日本の猟場はブッシュが多く、山も高く急なため大型犬のドゴを使いこなす
人も少なく、日本犬やその他の犬種と交配し、ドゴのF1を作り、猟に使ったら
ドゴ雑はスピード、フットワーク、噛みも抜群の犬が多くでき、実猟において
良い成績を上げた犬が多かった。
また、猟犬として良いドゴは短命な犬が多かった。なぜならば、ドゴは相手を
選ばない。どんなに大きな荒猪に対しても真っ向勝負し、猪の顔めがけて
飛びつくように鼻や耳、顎を噛み、一度噛んだら噛みなおすことはなく
グイグイと噛みこんで荒猪に振り回されても引きずられても
放すことは無く命を懸けて戦います。
10回勝っても1回のミスで猪の牙で切られ重症になるか死ぬ犬が多かった。
この時代は猪も高価で80キロ級で20万から25万円で取引されていたので
ドゴが消耗品的に扱われる時期もありました。その後はドゴを輸入する人も
いなくなり、ごく一部の人がドゴを理解し、ドゴを好きな人が飼い続けていましたが
純血と言える犬は姿を見せなくなり、ドゴに近い犬(ドゴ雑)が
ハンターの世界でドゴと言って売られていました。 私はこうした犬をジャパン・ドゴと
呼んでいました。
私も多数のドゴを飼いましたが、思い出に残る犬は小型の牡犬の一頭のみでした。
この犬は、猪を見つけ出すのが速く、スピード、フットワーク、噛みは
抜群で主人を裏切ることなく、実猟でもイベントでも猪とうまく戦いました。
家庭では家族の良きペット犬で、性格の良い、甘ったれのとても賢い犬でした。
この犬も亡くなり、私の犬舎から一時ドゴの姿が消えました。
今から8年前、若い頃からドゴが好きであった上村氏が念願のドゴの
仔犬を2頭(Jajome's IkeとLily)輸入しました。
そして上村氏が始めて仔犬を生ませたとき、私に5頭のドゴをプレゼントしてくれました。

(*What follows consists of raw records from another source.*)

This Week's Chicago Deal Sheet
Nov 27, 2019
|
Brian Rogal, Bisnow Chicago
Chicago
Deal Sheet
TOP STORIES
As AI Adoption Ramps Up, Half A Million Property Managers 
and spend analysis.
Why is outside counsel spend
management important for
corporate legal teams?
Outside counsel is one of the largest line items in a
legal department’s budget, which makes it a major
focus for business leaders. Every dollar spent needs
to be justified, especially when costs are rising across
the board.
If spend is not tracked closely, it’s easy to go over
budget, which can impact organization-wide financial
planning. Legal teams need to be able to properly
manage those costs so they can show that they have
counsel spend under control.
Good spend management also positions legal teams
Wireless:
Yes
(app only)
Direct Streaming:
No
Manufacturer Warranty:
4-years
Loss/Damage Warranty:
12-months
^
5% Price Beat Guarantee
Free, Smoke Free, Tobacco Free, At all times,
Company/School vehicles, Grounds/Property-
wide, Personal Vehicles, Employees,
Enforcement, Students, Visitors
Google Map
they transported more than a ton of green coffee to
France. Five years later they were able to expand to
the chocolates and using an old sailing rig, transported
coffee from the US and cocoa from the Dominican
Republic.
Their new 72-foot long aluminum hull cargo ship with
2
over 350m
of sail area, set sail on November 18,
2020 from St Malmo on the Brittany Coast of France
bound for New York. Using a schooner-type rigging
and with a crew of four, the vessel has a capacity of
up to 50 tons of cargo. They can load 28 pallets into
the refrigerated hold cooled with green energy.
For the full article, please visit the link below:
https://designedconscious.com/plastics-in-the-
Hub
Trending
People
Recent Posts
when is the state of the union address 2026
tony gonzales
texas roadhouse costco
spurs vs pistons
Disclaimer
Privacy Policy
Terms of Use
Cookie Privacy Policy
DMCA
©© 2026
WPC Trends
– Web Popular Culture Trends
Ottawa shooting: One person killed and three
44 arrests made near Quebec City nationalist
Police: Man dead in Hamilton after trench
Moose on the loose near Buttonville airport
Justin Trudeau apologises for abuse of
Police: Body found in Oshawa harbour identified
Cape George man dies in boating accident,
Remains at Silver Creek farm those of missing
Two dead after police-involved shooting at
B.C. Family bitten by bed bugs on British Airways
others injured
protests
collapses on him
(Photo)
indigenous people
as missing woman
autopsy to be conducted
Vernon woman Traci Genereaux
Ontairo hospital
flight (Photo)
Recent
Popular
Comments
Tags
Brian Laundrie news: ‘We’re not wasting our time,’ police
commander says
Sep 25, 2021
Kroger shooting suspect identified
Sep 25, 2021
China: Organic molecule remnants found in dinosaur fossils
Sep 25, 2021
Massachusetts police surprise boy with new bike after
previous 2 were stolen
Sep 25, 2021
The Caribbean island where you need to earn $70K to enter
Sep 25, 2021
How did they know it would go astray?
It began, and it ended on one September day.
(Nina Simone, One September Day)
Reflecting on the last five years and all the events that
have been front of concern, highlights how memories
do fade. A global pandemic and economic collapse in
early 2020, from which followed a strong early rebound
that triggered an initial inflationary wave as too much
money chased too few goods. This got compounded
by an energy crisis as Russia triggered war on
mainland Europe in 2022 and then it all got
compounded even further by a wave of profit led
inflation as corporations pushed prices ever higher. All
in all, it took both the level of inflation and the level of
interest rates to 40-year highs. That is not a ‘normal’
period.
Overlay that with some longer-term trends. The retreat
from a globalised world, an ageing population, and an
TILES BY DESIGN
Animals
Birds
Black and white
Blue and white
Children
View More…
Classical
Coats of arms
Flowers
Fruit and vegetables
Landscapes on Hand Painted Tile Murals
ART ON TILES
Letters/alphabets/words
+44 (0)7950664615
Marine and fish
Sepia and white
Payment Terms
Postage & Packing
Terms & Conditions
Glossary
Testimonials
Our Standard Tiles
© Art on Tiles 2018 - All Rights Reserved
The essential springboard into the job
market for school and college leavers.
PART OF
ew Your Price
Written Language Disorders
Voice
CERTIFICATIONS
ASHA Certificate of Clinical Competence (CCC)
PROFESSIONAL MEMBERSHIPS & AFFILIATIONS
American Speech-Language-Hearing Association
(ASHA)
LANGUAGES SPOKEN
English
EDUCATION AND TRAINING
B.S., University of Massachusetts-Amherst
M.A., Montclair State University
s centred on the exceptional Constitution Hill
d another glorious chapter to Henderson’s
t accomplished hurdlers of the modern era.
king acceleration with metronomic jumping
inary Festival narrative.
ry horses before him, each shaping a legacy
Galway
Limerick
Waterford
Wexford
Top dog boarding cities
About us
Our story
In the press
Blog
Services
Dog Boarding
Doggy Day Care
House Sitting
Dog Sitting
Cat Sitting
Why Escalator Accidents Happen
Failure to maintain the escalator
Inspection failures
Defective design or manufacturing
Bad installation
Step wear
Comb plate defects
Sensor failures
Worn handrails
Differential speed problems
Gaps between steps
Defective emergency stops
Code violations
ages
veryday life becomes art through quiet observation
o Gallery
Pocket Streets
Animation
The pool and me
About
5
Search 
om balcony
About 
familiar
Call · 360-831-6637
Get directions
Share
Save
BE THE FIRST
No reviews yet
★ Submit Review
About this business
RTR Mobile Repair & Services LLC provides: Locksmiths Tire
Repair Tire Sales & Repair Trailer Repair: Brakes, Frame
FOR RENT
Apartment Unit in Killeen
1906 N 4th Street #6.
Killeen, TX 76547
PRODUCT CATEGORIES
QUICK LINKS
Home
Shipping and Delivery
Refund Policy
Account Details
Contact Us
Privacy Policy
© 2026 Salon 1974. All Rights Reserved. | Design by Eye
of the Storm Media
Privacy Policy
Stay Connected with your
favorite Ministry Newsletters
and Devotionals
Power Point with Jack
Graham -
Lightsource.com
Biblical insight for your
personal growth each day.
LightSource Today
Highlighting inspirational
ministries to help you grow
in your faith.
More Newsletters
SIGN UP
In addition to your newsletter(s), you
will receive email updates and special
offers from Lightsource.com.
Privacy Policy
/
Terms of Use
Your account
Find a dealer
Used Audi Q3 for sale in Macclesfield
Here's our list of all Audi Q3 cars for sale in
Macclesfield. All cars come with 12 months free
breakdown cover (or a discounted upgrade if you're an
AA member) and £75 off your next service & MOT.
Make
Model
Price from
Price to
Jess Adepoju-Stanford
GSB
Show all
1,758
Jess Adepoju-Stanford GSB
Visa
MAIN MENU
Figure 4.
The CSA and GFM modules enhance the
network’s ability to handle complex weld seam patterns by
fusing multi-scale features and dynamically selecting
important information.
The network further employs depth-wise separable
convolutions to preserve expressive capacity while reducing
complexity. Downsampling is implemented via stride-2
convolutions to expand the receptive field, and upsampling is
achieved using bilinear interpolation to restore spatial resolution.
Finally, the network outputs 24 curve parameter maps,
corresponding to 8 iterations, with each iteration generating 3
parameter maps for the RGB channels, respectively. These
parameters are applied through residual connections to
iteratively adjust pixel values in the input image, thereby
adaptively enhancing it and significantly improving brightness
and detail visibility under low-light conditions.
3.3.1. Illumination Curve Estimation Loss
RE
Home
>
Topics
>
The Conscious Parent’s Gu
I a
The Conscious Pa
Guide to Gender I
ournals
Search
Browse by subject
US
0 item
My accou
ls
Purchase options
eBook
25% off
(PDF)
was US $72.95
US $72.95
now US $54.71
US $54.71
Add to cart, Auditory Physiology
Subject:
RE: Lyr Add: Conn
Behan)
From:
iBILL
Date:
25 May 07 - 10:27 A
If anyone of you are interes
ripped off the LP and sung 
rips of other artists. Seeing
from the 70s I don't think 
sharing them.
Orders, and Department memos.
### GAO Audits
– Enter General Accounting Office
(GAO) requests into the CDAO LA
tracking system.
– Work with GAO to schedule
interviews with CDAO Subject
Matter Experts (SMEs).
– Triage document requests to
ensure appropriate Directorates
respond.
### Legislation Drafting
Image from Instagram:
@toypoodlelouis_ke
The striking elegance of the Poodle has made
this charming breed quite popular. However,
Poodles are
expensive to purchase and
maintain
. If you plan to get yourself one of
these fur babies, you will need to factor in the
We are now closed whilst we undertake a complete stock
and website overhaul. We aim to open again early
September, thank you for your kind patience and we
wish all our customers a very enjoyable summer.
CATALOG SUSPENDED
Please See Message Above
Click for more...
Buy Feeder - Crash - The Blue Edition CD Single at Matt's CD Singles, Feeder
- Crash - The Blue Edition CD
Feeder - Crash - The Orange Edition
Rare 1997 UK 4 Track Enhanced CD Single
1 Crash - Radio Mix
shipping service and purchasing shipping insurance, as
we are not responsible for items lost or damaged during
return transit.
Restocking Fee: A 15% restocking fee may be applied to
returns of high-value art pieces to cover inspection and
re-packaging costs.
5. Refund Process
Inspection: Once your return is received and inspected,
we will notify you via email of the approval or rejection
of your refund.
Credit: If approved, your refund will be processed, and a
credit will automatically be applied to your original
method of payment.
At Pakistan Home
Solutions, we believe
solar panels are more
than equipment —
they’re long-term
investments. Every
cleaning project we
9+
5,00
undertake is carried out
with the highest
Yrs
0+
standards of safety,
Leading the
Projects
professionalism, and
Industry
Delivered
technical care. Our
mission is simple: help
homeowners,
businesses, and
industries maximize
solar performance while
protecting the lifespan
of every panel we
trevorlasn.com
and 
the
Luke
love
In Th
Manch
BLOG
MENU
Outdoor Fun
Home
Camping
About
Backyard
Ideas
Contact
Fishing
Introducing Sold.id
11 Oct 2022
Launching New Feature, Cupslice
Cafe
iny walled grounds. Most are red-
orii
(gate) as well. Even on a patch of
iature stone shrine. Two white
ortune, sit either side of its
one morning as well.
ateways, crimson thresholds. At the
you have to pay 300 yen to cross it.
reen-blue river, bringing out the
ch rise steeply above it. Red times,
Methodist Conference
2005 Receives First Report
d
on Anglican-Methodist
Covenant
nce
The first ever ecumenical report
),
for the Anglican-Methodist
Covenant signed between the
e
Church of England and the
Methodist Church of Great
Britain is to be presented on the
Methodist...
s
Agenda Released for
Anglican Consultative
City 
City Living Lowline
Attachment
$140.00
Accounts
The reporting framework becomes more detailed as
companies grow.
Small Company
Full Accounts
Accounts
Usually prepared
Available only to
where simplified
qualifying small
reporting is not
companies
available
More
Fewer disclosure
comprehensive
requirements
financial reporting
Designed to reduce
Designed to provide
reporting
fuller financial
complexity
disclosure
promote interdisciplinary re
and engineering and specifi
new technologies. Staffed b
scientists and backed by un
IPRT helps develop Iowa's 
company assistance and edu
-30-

久しぶりの純血ドゴの仔犬はとても可愛く、家内と娘は大喜び
この時が私のドゴ病2回目の始まりで、上村氏と私の二人で買い始め
上村氏は次々と仔犬を作り、若い仲間も増えてきました。Ike×Lilyの組み合わせで
良い犬が多数できました。私の仔犬たちも成長し、上村系の牝犬のために
私が種牡を探し始めました。
私はネットも英語も苦手なので猟友の娘さんである河合正美さんに
手伝ってもらい世界のドゴの犬舎を調べました。
私はアルゼンチンの知人からデータを集め、ブラボーラのカルロス氏を選びました。
日本には昔からの古い諺が有ります。 “犬を買うなら、人を買え!”
ブリーダーの人柄、人間性、実績などを調べること。世界共通、犬のブローカー
には悪質な人が多いので要注意である。
カルロス氏はとても親切で良心的な対応でした。私の希望を100%クリアーし
紹介してくれたのがRecadoの直子6ヶ月のロミーでした。写真と血統内容を調べてOKしました。
10ヶ月で日本に来ましたが、さすがカルロス氏の自信作の犬 私の理想とする
タイプの犬で、古くからのドゴ仲間たちは別格の犬だと喜んで評価しています。
ロミーは日本のドゴの改良に十分役立つ犬と 私は確信しています。 
また、家内や娘、孫の良きガードドッグで、どこへ行っても人気者です。
ロミーを紹介してくれた カルロス氏に感謝します。